The Northern line seems to be a constant source of kindness for me. A while ago I was feeling extremely ill on the tube, and a woman clearly seeing my distress offered me some of her paracetamol. Another time, quite recently I was having a bad day and was rather upset. A young lady opposite me looked at me sympathetically and handed me a packet of tissues. It really is the little things in life. Thank you, Northern line passengers!
A hot Tube carriage full of noisy Arsenal supporters, mostly men, mostly twice my size and half my age. Suddenly, I start to feel faint, but am too embarrassed to say. One supporter notices, asks me if I’m OK and suddenly the men make more space, fan my face, and someone produces water for me to drink. I hope Arsenal won that night because those fans on the Tube were fantastic.
About the artist
Artist Michael Landy (b. 1963) grew up in East London where he still lives. Throughout his life most of his journeys have started out on the Central line.
Landy was inspired to be an artist when as a child a picture he had made was shown on the BBC TV programme Take Hart. After school he studied art at Loughton, Loughborough and Goldsmiths colleges. Shortly afterwards he achieved acclaim as one of the Young British Artists who transformed the international art scene in the early 1990s.
Landy’s major projects include Break Down (Artangel, 2001), where he destroyed all his material possessions. He made a painstakingly detailed list of everything he owned, totalling 7,227 items. Then, a team of boiler-suited helpers passed them all one by one along a conveyor belt to be shredded and granulated in a former C&A store on Oxford Street. He walked away with nothing but a pair of overalls. The experience led him to reflect deeply on the value of the small acts of compassion that connect us with others, triggering his idea for Acts of Kindness.

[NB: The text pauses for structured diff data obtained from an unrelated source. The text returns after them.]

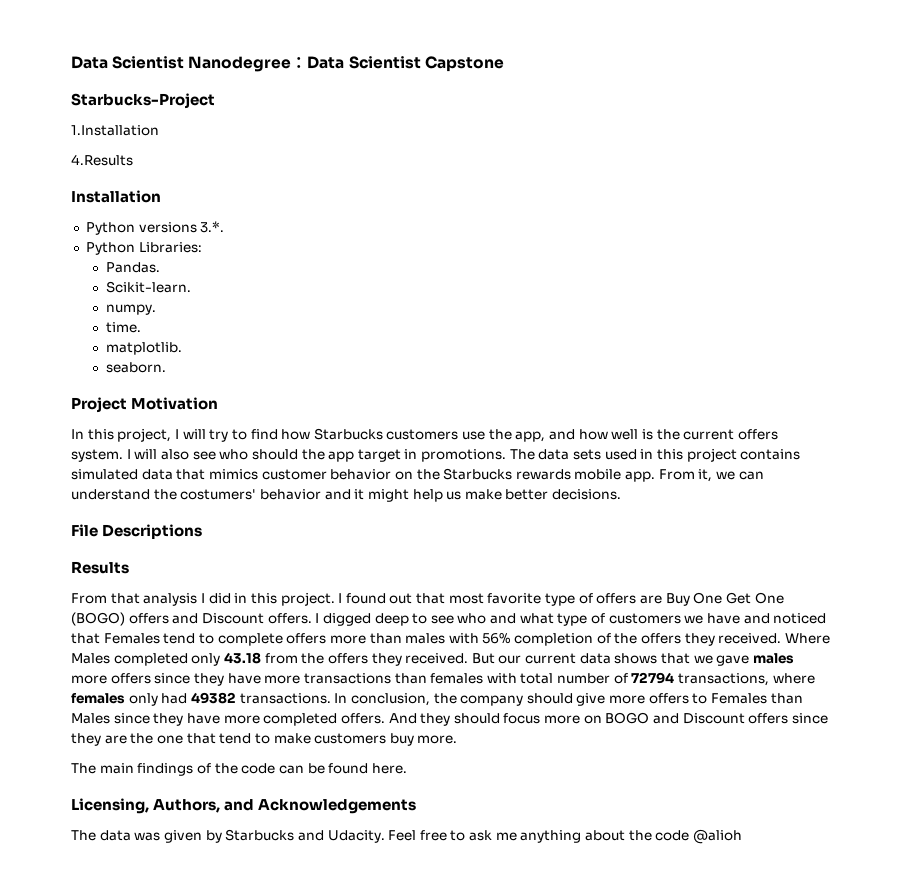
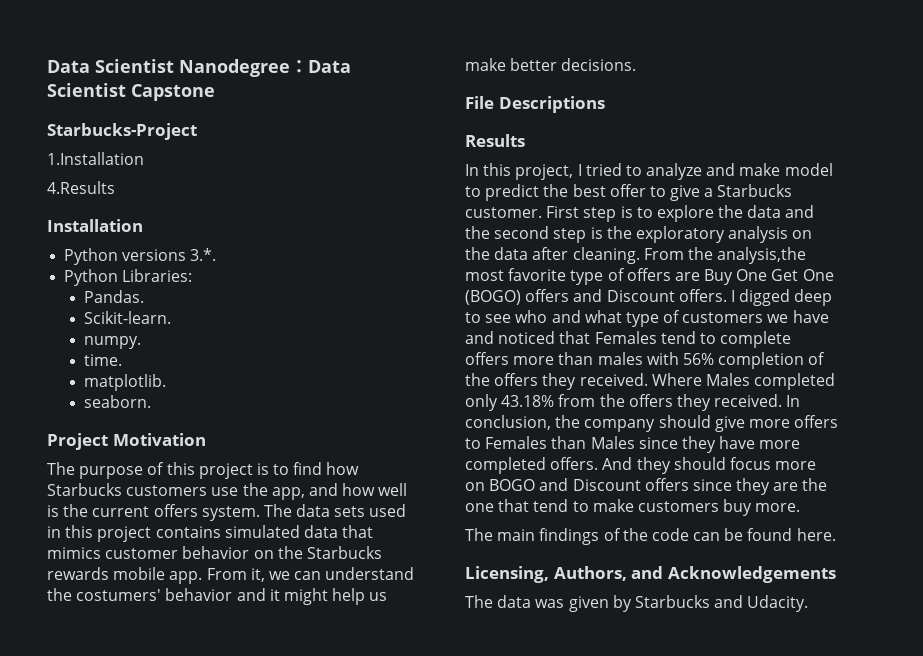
[71,428,229,442] In this project, I will try -> [47,462,269,479] The purpose of this project is
[126,449,507,462] I will also see who should the app target in promotions. -> (260, 513) none
[71,592,446,606] From that analysis I did in this project. I found out that -> [465,163,833,180] [465,184,793,201] [465,205,815,222] [465,226,813,243] [465,247,807,264] In this project, I tried to analyze and make model to predict the best offer to give a Starbucks customer. First step is to explore the data and the second step is the exploratory analysis on the data after cleaning. From the analysis,the
[223,652,261,664] 43.18 -> [501,395,555,407] 43.18%
[471,653,794,666] [71,672,815,686] [71,692,331,706] But our current data shows that we gave males more offers since they have more transactions than females with total number of 72794 transactions, where females only had 49382 transactions. -> (783, 400) none
[388,829,742,844] Feel free to ask me anything about the code @alioh -> (809, 603) none

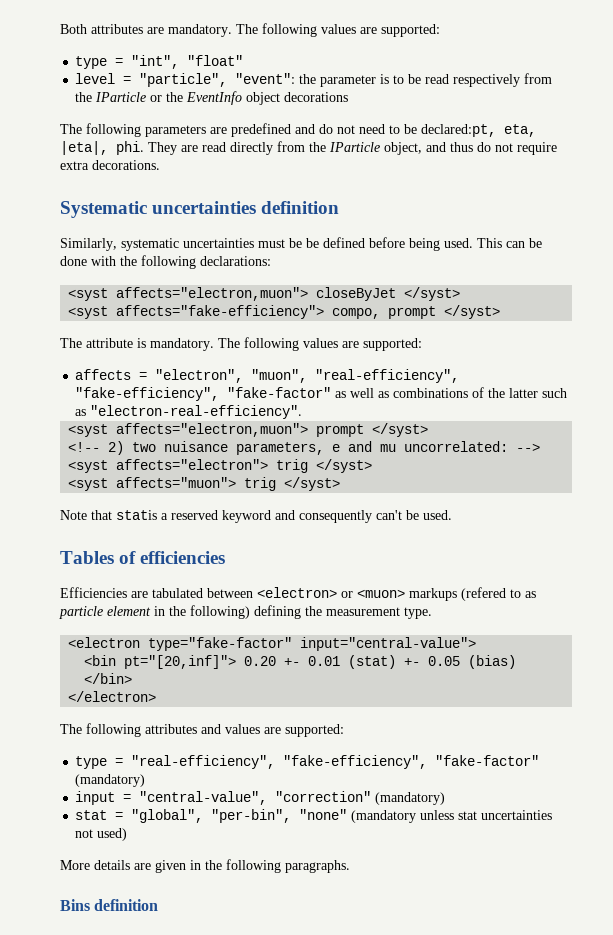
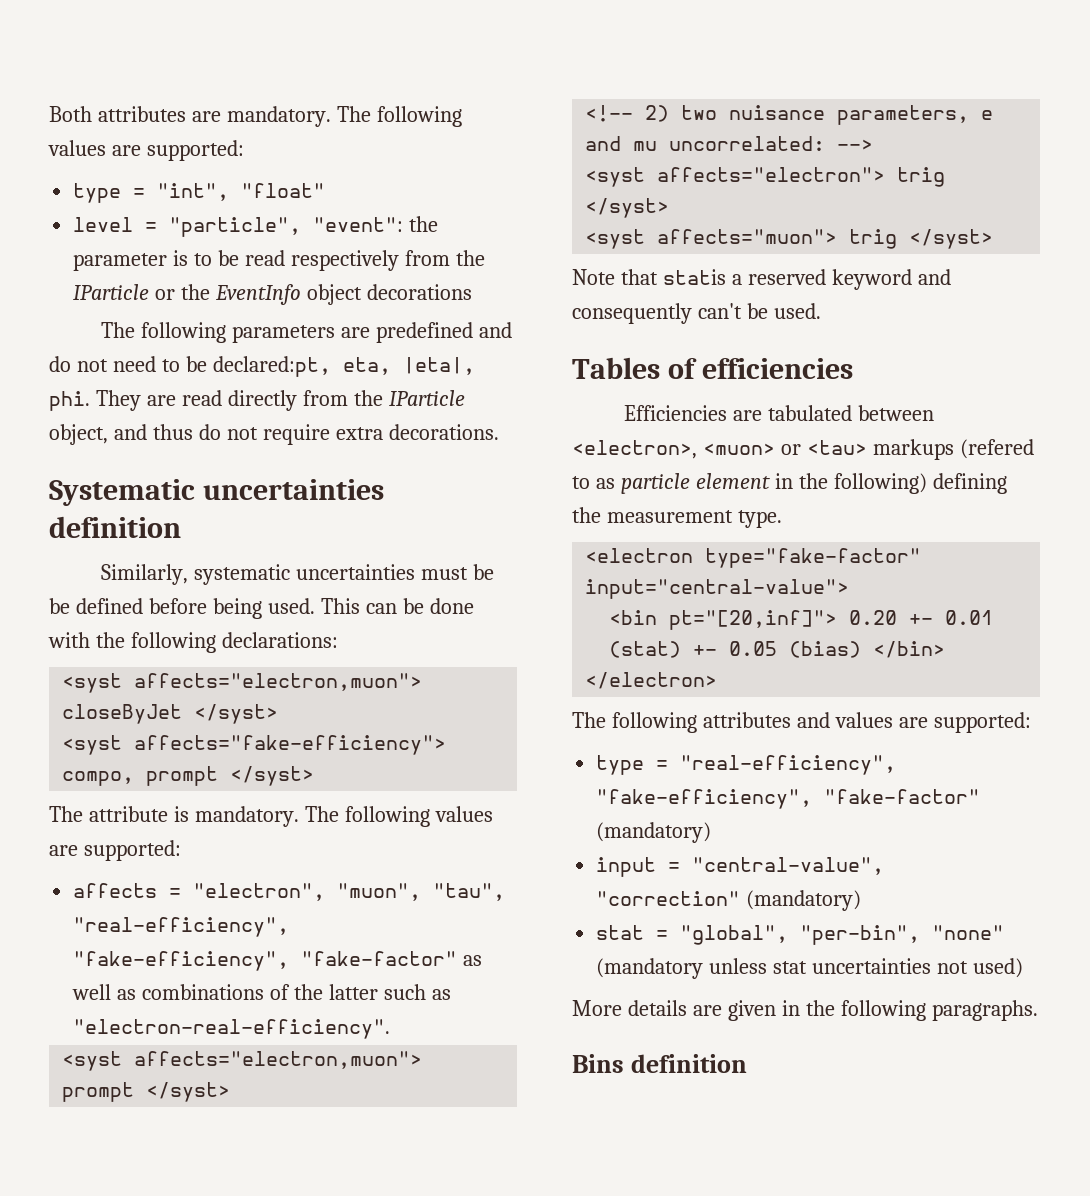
(308, 376) none -> [433,883,506,901] "tau",
[257,587,405,598] <electron> or <muon> -> [572,440,867,459] <electron>, <muon> or <tau>

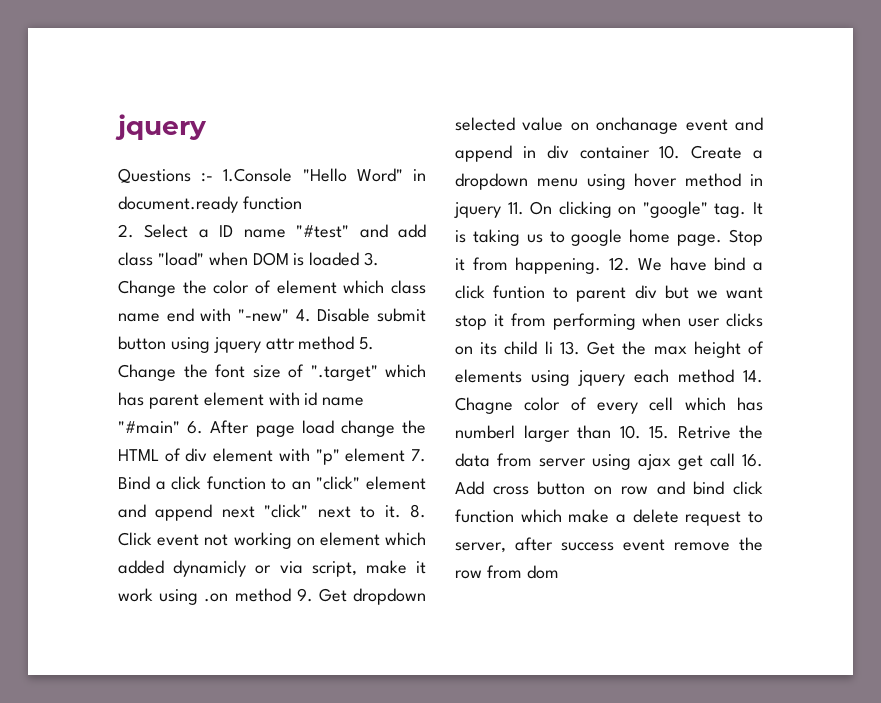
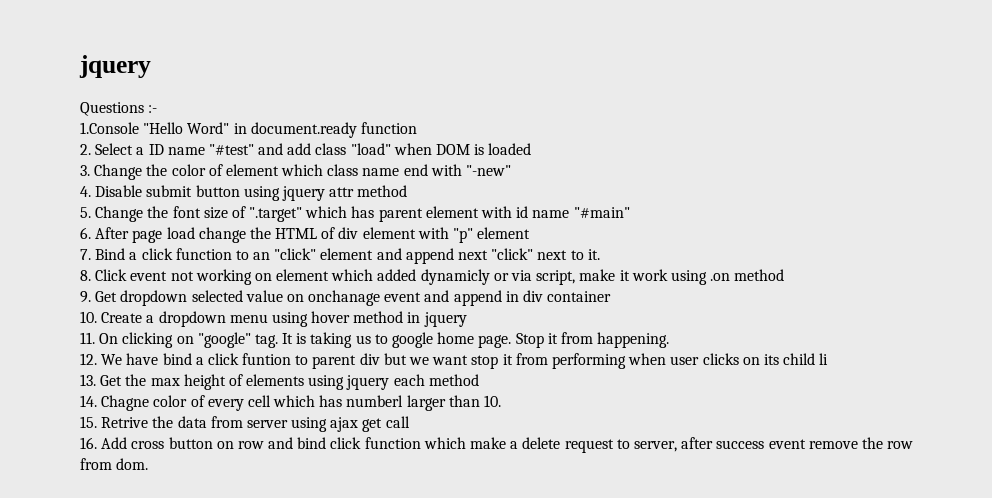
(214, 177) none -> (158, 109) //
(360, 259) none -> (532, 149) //
(289, 315) none -> (512, 170) //
(355, 343) none -> (408, 191) //
(180, 427) none -> (630, 212) //
(406, 455) none -> (531, 233) //
(401, 511) none -> (600, 254) //
(291, 595) none -> (785, 275) //
(650, 152) none -> (612, 296) //
(501, 210) none -> (467, 319) //
(602, 265) none -> (670, 340) //
(553, 347) none -> (829, 359) //
(734, 376) none -> (479, 380) //
(641, 432) none -> (502, 401) //
(735, 460) none -> (410, 422) //
[526,565,559,579] dom -> [116,458,149,470] dom.

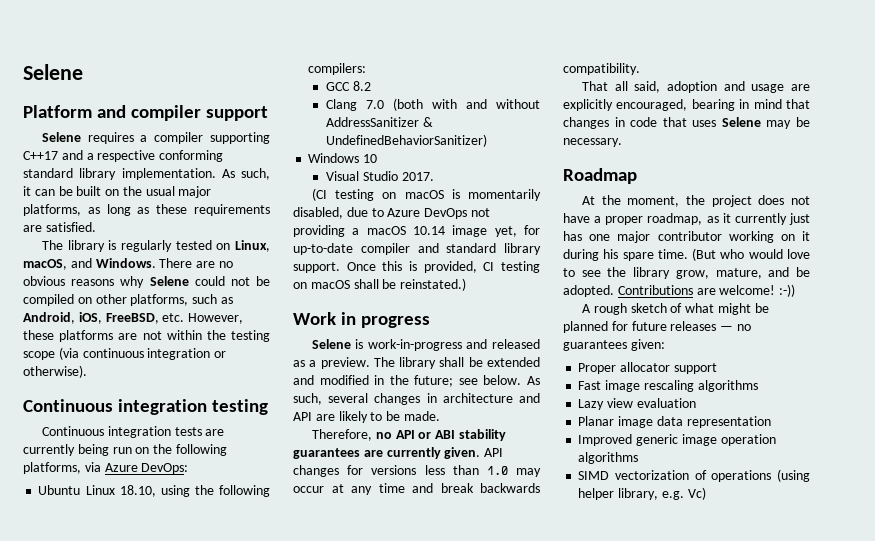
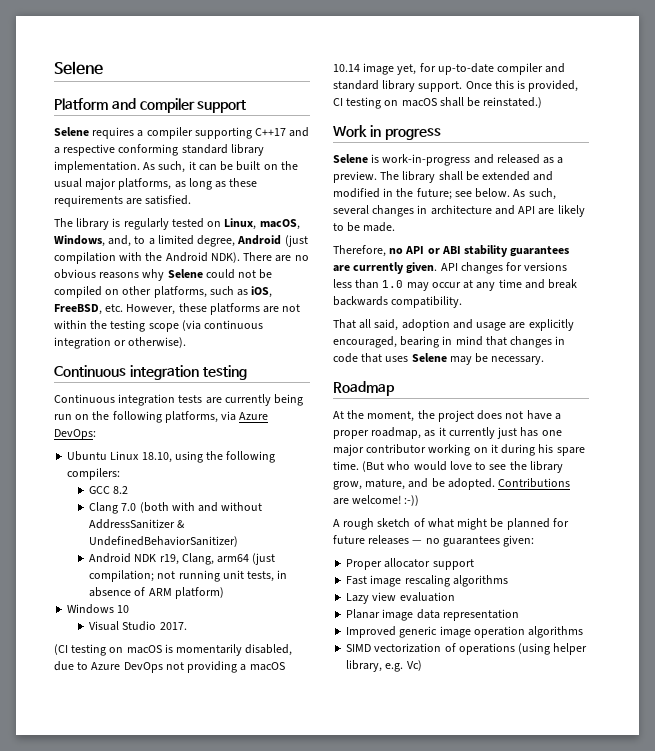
[70,258,156,268] and Windows. -> [54,235,308,247] [54,252,240,264] Windows, and, to a limited degree, Android (just compilation with the Android NDK).
[23,312,75,324] Android, -> (249, 292) none
(487, 140) none -> [89,553,276,565] [89,570,288,582] [89,587,224,599] // Android NDK r19, Clang, arm64 (just compilation; not running unit tests, in absence of ARM platform)

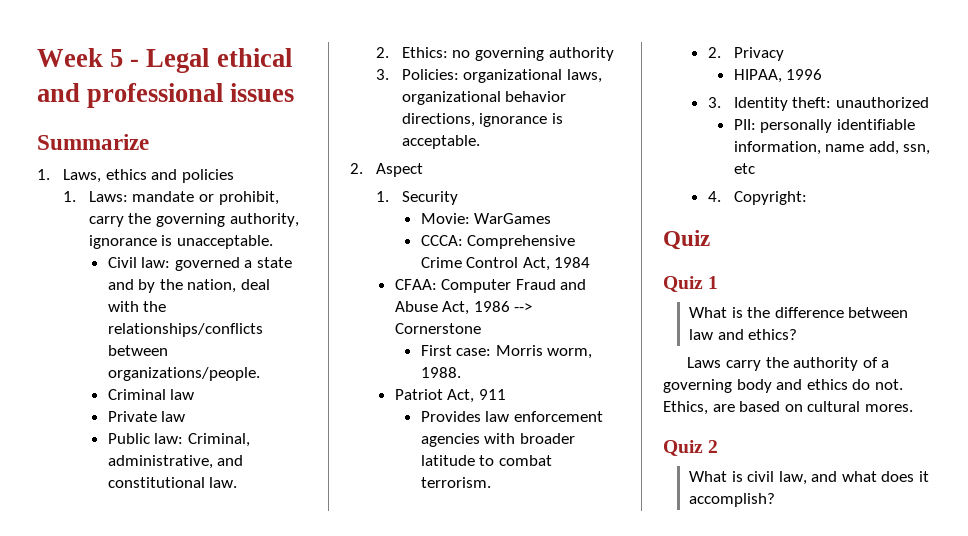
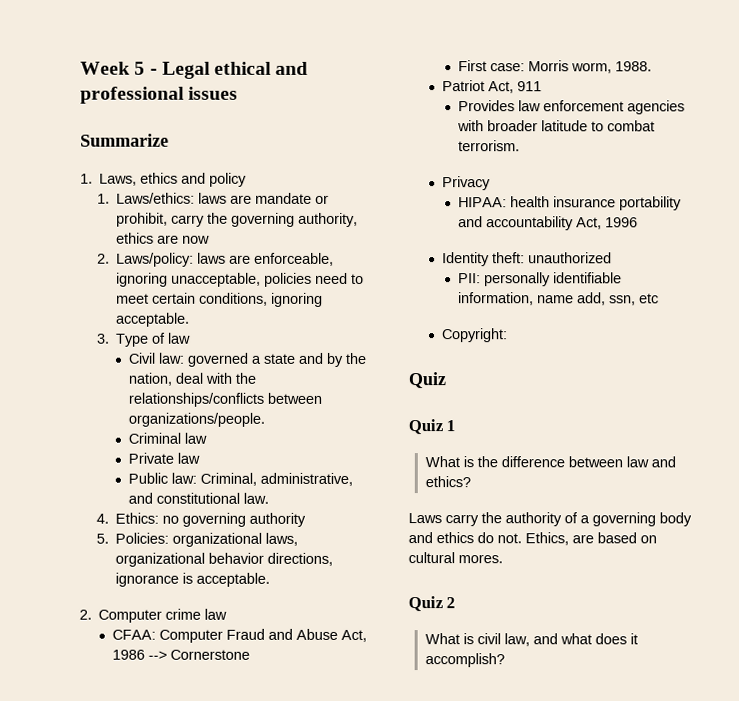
[181,169,234,183] [62,191,128,202] policies // 1. Laws: -> [209,172,248,187] [96,192,252,204] policy // 1. Laws/ethics: laws are
[88,235,274,249] ignorance is unacceptable. -> [115,232,210,244] [96,252,334,267] [115,272,364,287] [115,292,323,307] [115,312,190,327] [96,332,191,347] ethics are now // 2. Laws/policy: laws are enforceable, ignoring unacceptable, policies need to meet certain conditions, ignoring acceptable. // 3. Type of law
[375,47,389,58] 2. -> [95,513,109,524] 4.
[375,69,389,80] 3. -> [95,533,109,544] 5.
[375,163,423,177] [375,191,458,205] [420,213,552,224] [420,235,576,249] [420,257,591,271] Aspect // 1. Security // Movie: WarGames // CCCA: Comprehensive Crime Control Act, 1984 -> [98,608,228,623] Computer crime law
[707,47,721,58] 2. -> (521, 146) none
[733,69,782,83] HIPAA, -> [458,196,683,211] [458,216,603,231] HIPAA: health insurance portability and accountability Act,
[707,97,721,108] 3. -> (639, 222) none
[707,191,721,202] 4. -> (660, 298) none

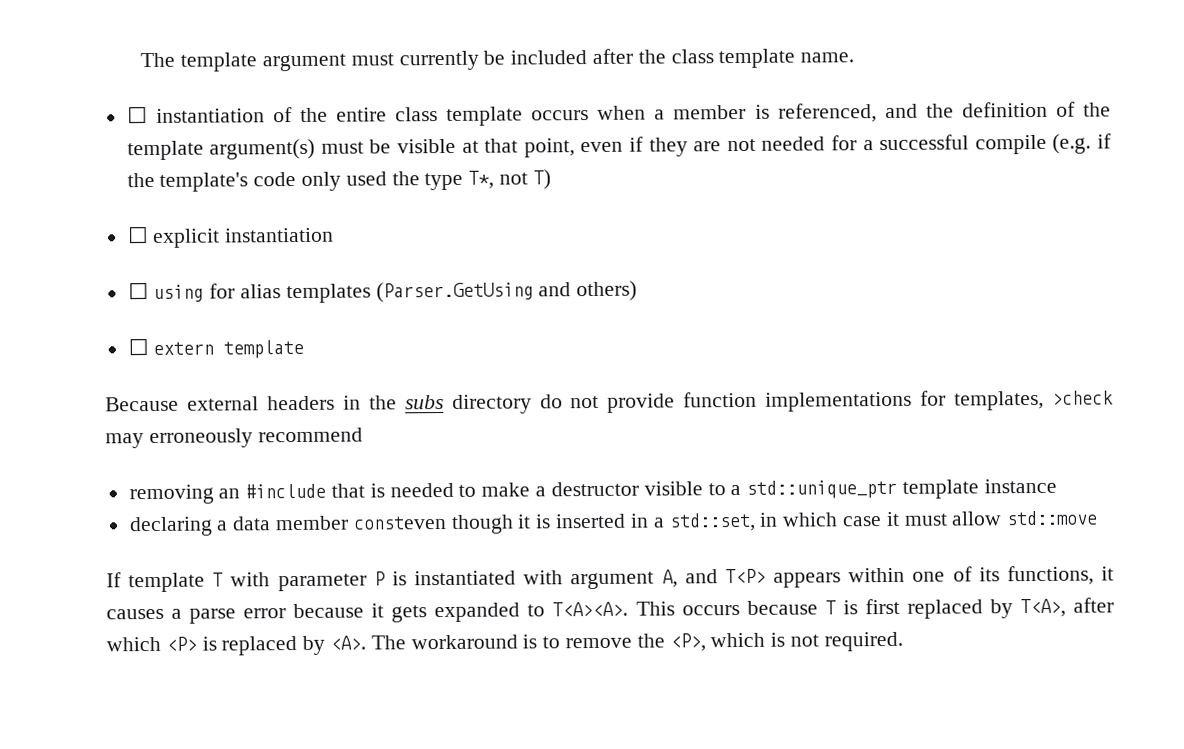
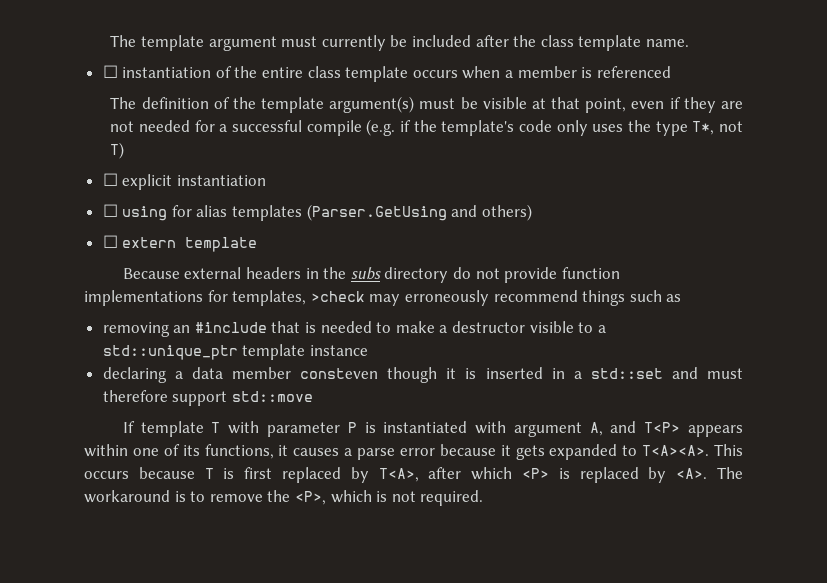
[777,103,954,123] referenced, and the -> [596,66,671,78] [110,97,137,109] referenced // The
[345,171,387,186] used -> [592,124,624,132] uses
(363, 435) none -> [582,290,682,306] things such as
[668,511,1003,532] std::set, in which case it must allow -> [590,367,743,379] [102,390,228,406] std::set and must therefore support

His major projects include Semi-Detached (2004), for which he reproduced his parents’ house to scale inside the galleries of Tate Britain, and Art Bin (2010) at the South London Gallery where he invited artists to come and throw away their work.
Landy is currently Associate Artist at the National Gallery. In recognition of his major contribution to contemporary art, he was made a lifetime member of the Royal Academy of Arts in 2008.